Por darle la vuelta al tema, finalizaré mi intervención con un fragmento de la premio Nobel Olga Tokarczuk. En su texto “La lengua es el músculo más fuerte del ser humano”, Tokarczuk, que es polaca, se compadece de los y las hablantes de lenguas hegemónicas:

Existen países en los que la gente habla inglés. Pero no lo hablan como nosotros, que tenemos nuestra lengua propia, escondida en neceseres y equipajes de mano, y usamos  el inglés sólo cuando estamos de viaje, en países extraños y con gentes extrañas. Resulta difícil imaginarlo, pero el inglés ¡es su verdadera lengua! A menudo la única. No tienen adónde volver ni a qué recurrir en los momentos de zozobra.

¡Cómo de perdidos deben de sentirse en un mundo en que todo manual de instrucciones, cada palabra de la canción más tonta, el menú de cualquier restaurante, la correspondencia comercial más fútil, incluso los botones de un ascensor, están en su lengua privada! En cualquier momento pueden ser entendidos por cualquiera al abrir la boca, y sus notas, tendrían que cifrarlas. Se encuentren donde se encuentren, son accesibles siempre, para todos y por todo. Existen ya planes, según he oído, para protegerlos, para concederles incluso una lengua minoritaria, una de esas lenguas muertas que nadie necesita, para que tengan algo propio, solo para ellos.

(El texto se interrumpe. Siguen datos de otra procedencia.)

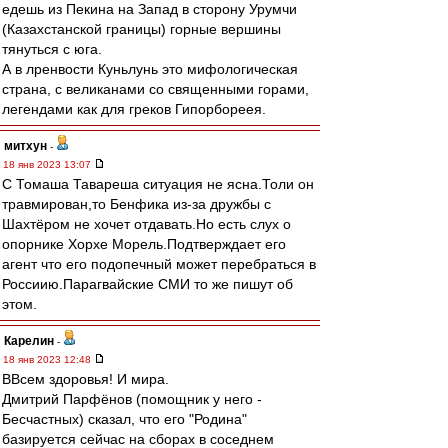
едешь из Пекина на Запад в сторону Урумчи
(Казахстанской границы) горные вершины
тянуться с юга.
А в лренвости Куньлунь это мифологическая
страна, с великанами со священными горами,
легендами как для греков Гипорбореея.
митхун
-
18 янв 2023 13:07
С Томаша Тавареша ситуация не ясна.Толи он
травмирован,то Бенфика из-за дружбы с
Шахтёром не хочет отдавать.Но есть слух о
опорнике Хорхе Морель.Подтверждает его
агент что его подопечный может перебраться в
Россиию.Парагвайские СМИ то же пишут об
этом.
Карелин
-
18 янв 2023 12:48
ВВсем здоровья! И мира.
Дмитрий Парфёнов (помощник у него -
Бесчастных) сказал, что его "Родина"
базируется сейчас на сборах в соседнем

Umberto Eco decía que la lengua común de Europa no era el inglés, sino la traducción en sí, el traducere: el moverse de lugar, el trasladar palabras, experiencias y puntos de vista. Para que el traducere funcione, sin embargo, todos tenemos que movernos de sitio.

En euskera, queso se dice gazta. Eta gazta, gazta da.

Gracias a tod@s.

* Transcripción de la conferencia que Uxue Alberdi ofreció en la edición Txiki de Diálogos de Cocina. El vídeo puede verse aquí.

Uxue Alberdi (Elgoibar, Guipúzcoa, 1984) es escritora y bertsolari licenciada en Periodismo. En 2003 ganó el Bertso Paper Lehiaketa Julene Azpeitia de Durango. Después llegarían el Premio Xenpelar en 2006, y en 2008, el premio Osinalde de Jóvenes bertsolaris. En 2005, gracias a la beca Igartza para jóvenes escritores, escribió su primer libro: Aulki bat elurretan (2007). En 2007, gracias también a la beca de creación Joseba Jaka, escribió el libro Aulki jokoa (2009). En 2013 publicó Euli-giro y, en 2017 Jenisjoplin de la mano de la editorial Susa. Por otro lado, en 2010 se adentró en la literatura infantil publicando en la editorial Ttarttalo el cuento Ezin dut eta zer? En 2016 ganó el Premio Euskadi de Literatura Infantil y Juvenil en euskera con Besarkada.